Sharma started to experiment with the model and came up with an Indian version after slight modifications using soil amenders. His first tryst with making forests was in his own backyard in Uttarakhand, where he grew a lush green forest within a year`s time. This gave him confidence and he decided to launch it as a full-time initiative. He quit his job and spent almost a year to do research on the methodology. After much planning, research and enthusiasm, Sharma started Afforestt, an end-to-end service provider for creating natural, wild, maintenance-free, native forests in 2011.

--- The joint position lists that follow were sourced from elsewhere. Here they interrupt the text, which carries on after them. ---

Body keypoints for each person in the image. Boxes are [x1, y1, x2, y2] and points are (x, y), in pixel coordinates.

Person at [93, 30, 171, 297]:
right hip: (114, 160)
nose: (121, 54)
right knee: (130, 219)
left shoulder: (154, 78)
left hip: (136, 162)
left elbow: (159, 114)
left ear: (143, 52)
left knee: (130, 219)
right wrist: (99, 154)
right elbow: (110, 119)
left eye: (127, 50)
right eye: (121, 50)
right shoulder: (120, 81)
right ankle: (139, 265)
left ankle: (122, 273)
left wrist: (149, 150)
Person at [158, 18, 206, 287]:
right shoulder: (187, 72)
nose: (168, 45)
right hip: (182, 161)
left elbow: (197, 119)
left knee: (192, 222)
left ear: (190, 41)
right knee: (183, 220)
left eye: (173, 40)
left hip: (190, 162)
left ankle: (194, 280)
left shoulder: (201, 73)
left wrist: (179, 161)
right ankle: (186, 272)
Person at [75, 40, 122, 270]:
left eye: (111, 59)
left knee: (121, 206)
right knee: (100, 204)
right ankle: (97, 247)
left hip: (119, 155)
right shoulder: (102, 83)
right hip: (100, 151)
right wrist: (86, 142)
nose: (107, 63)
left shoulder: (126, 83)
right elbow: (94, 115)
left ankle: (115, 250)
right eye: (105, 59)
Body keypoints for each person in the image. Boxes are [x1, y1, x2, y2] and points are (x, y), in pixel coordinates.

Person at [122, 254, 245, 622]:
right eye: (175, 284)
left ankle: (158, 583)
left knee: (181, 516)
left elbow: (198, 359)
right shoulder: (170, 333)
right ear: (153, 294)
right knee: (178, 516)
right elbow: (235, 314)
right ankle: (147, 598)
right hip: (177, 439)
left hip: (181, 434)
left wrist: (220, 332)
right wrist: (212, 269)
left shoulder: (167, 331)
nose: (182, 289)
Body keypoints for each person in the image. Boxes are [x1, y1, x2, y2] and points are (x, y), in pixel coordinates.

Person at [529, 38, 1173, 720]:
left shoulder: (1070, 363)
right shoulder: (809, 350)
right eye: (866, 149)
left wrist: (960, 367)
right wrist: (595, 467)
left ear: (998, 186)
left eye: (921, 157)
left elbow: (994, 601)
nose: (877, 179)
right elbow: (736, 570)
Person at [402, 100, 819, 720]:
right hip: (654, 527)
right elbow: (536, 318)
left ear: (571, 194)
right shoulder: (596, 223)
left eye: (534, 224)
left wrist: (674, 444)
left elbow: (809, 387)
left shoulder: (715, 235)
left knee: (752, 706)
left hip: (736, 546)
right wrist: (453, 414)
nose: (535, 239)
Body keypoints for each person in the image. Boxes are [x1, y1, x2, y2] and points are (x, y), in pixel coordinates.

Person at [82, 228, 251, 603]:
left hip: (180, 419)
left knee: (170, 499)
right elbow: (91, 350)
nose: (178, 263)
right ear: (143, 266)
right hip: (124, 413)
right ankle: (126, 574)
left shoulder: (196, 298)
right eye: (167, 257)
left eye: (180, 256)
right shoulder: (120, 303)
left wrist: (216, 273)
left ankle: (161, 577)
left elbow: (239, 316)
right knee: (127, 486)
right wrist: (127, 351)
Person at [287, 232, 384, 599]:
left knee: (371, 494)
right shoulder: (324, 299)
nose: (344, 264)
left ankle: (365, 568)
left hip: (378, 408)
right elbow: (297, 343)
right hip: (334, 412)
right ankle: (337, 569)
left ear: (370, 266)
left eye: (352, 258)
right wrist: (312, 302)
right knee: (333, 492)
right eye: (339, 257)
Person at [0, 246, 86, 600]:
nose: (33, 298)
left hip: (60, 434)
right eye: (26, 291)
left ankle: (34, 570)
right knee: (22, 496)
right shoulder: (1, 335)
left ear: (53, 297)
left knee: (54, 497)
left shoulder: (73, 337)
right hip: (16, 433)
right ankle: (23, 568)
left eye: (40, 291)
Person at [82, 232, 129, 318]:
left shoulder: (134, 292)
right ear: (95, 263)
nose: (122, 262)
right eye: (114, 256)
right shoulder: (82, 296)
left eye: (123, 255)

Sharma, an Ashoka, TED and INK fellow was clear from the very beginning that Afforestt will be a for-profit organization. Convincing the family was very tough. They could not understand why he was bent on quitting a high-paying engineering job at Toyota to plant trees all his life. Sharma was adamant on making his idea work and started the company without his family`s knowledge; it was only after a couple of months of operation they got to know about it and finally made peace with it.

Having started on his own, Sharma now has a team of 6 that works from Bangalore. Initial troubles with finding the market and sustaining the business were solved to some extent when they received their first order from a German furniture maker to plant about 10,000 trees. Since then, Afforestt has served around 43 clients and planted over 54,000 trees. Afforest has created 33 forests so far across 11 cities of India and wants to increase the number. Sharma has a lot of plans to scale up and put this technology out there for more and more people to implement.